One line from the press release that is easy to overlook says: "The companies are now demonstrating a prototype battery to electric vehicle manufacturers to facilitate sales of finished lithium ion products." What this means is that there are already finished batteries in existence, presumably usable in electric test vehicles that are drivable right now. All China Sun and Beijing Zhongxinlian need to do is ramp up production of an already manufactured product. China Sun's stock recently came off a high of $2.10 and fell as low as $1.38 following the release of quarterly financials. This surprised me greatly, because I was very pleased with the company's financial results. Revenue was in line with the previous quarter, and gross margin and net income fell only slightly due to some pricing pressure. In my opinion, the sole reason for the drop in price was a single headline that read, "China Sun Earnings Drop on Lower Sales, Pricing," in the absence of other news flow. Investors who read more should have noted that despite a slight drop in earnings, the company's cash increased by 24% to over $11 million. There is clearly tremendous upside to this stock. The difficulty now is how to quantify that upside. China Sun's current valuation really only reflects its past business, not the new finished battery business. This makes for another interesting comparison to A123. At its current stock price, A123 has a market cap of $1.3 billion based on investors expectations that A123 will grow revenues tenfold in two years and radically transform the business from a money loser to a money maker. China Sun is already profitable based on its existing business and is now launching a new product in a way that should flow immediately to the bottom line. If A123 is successful in achieving its gargantuan tasks, investors will be correct in using the current valuation -- in other words they should make little or nothing on their current investment. If China Sun is successful in achieving its relatively simple task of commercializing its product, its shares should easily be trading in the $5-$10 range within two years.

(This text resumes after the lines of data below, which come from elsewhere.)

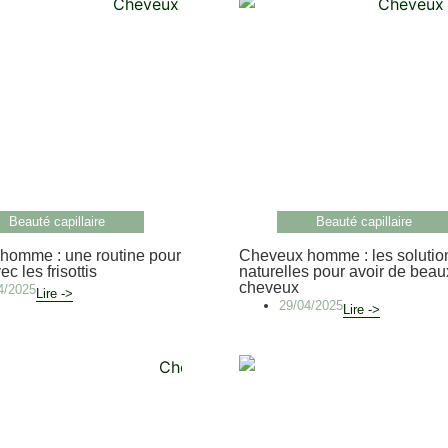
Beauté capillaire
Beauté capillaire
homme : une routine pour
Cheveux homme : les solutio
ec les frisottis
naturelles pour avoir de beau
cheveux
4/2025
Lire ->
29/04/2025
Lire ->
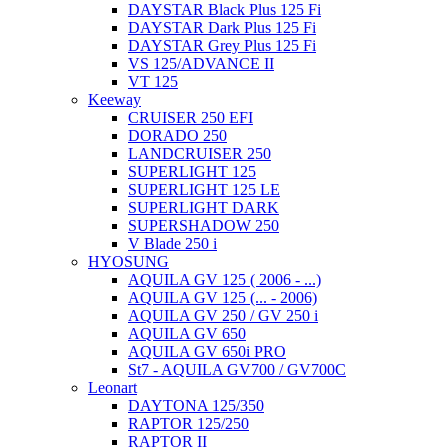
DAYSTAR Black Plus 125 Fi
DAYSTAR Dark Plus 125 Fi
DAYSTAR Grey Plus 125 Fi
VS 125/ADVANCE II
VT 125
Keeway
CRUISER 250 EFI
DORADO 250
LANDCRUISER 250
SUPERLIGHT 125
SUPERLIGHT 125 LE
SUPERLIGHT DARK
SUPERSHADOW 250
V Blade 250 i
HYOSUNG
AQUILA GV 125 ( 2006 - ...)
AQUILA GV 125 (... - 2006)
AQUILA GV 250 / GV 250 i
AQUILA GV 650
AQUILA GV 650i PRO
St7 - AQUILA GV700 / GV700C
Leonart
DAYTONA 125/350
RAPTOR 125/250
RAPTOR II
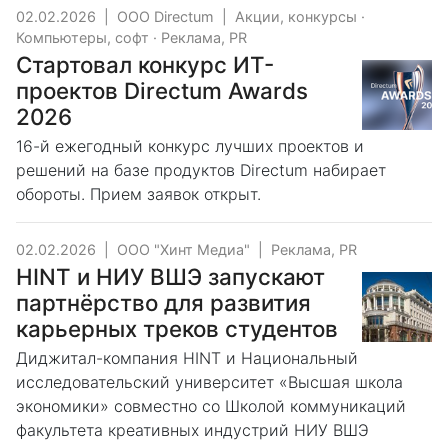
02.02.2026
|
ООО Directum
|
Акции, конкурсы
·
Компьютеры, софт
·
Реклама, PR
Стартовал конкурс ИТ-
проектов Directum Awards
2026
16-й ежегодный конкурс лучших проектов и
решений на базе продуктов Directum набирает
обороты. Прием заявок открыт.
02.02.2026
|
ООО "Хинт Медиа"
|
Реклама, PR
HINT и НИУ ВШЭ запускают
партнёрство для развития
карьерных треков студентов
Диджитал-компания HINT и Национальный
исследовательский университет «Высшая школа
экономики» совместно со Школой коммуникаций
факультета креативных индустрий НИУ ВШЭ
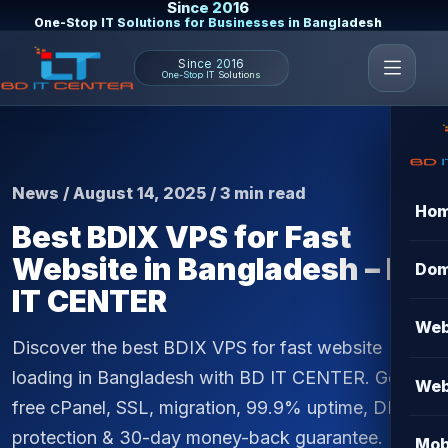
Since 2016
One-Stop IT Solutions for Businesses in Bangladesh
Since 2016
One-Stop IT Solutions
News / August 14, 2025 / 3 min read
Ho
Best BDIX VPS for Fast
Website in Bangladesh – BD
Dom
IT CENTER
Web
Discover the best BDIX VPS for fast website
loading in Bangladesh with BD IT CENTER. Get
Web
free cPanel, SSL, migration, 99.9% uptime, DDoS
protection & 30-day money-back guarantee.
Mob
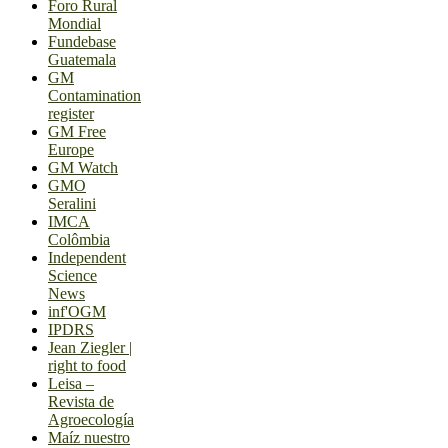
Foro Rural
Mondial
Fundebase
Guatemala
GM
Contamination
register
GM Free
Europe
GM Watch
GMO
Seralini
IMCA
Colômbia
Independent
Science
News
inf'OGM
IPDRS
Jean Ziegler |
right to food
Leisa –
Revista de
Agroecología
Maíz nuestro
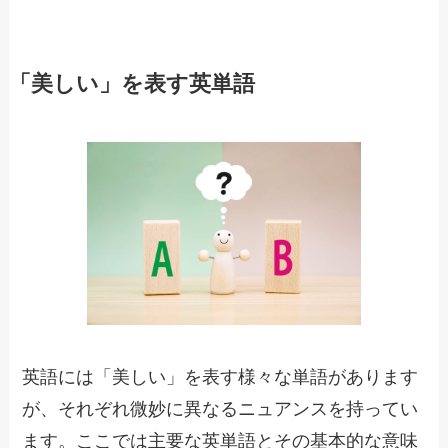
「美しい」を表す英単語
英語には「美しい」を表す様々な単語があります
が、それぞれ微妙に異なるニュアンスを持ってい
ます。ここでは主要な英単語とその基本的な意味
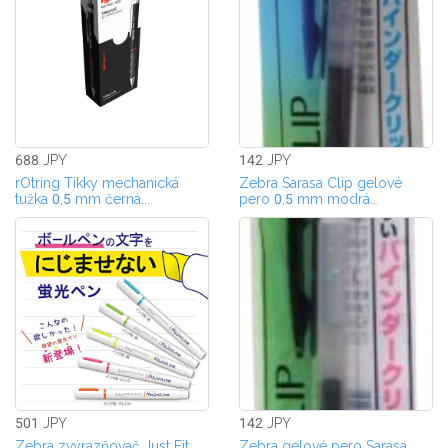
688 JPY
142 JPY
rOtring Tikky mechanická
Zebra Sarasa Clip gelové
tužka 0,5 mm černá...
pero 0,5 mm modrá...
501 JPY
142 JPY
Zebra zvýrazňovač Just Fit
Zebra gelové pero Sarasa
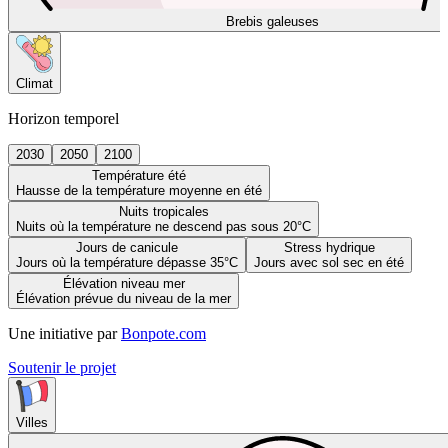
Brebis galeuses
Climat
Horizon temporel
2030
2050
2100
Température été
Hausse de la température moyenne en été
Nuits tropicales
Nuits où la température ne descend pas sous 20°C
Jours de canicule
Stress hydrique
Jours où la température dépasse 35°C
Jours avec sol sec en été
Élévation niveau mer
Élévation prévue du niveau de la mer
Une initiative par
Bonpote.com
Soutenir le projet
Villes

I base my $5-$10 target on the following back-of-the envelope analysis: China Sun currently trades with a trailing 12-month price-to-earnings ratio of only 11, even though the company has gross margins of more than 30%. The new finished battery business is likely to have gross margins of 30%-50%, which will flow almost straight to the bottom line. If China Sun can double net income in one year, its P/E will be approximately 5.5. However, this is a business that clearly justifies a longer-term P/E of 25-35 -- if not more. Readers should feel free to use their own envelope to do their own analysis, but regardless of the specific inputs, the upside here is huge. The initial price range of A123's IPO had a low end of approximately $9, meaning that insiders were willing to part with their shares at that price. Yet in the aftermarket, the company's shares soared to more than $28.00 and are now sitting at $19.00, still a multiple above the original low end of the IPO price range. Meanwhile, A123 has a lot of work to do to meet the high expectations it has set. According to management targets, A123 would be estimated to achieve revenue of more than $1 billion in 2012, with gross margins of over 30% and operating margins of over 12%. This compares with less than $100 million in revenues right now and negative gross and operating margins. China Sun, on the other hand, has inside ownership of around 48% and no one is doing any selling at these prices. That makes me believe that buying and holding China Sun for two years makes much more sense than buying and holding A123.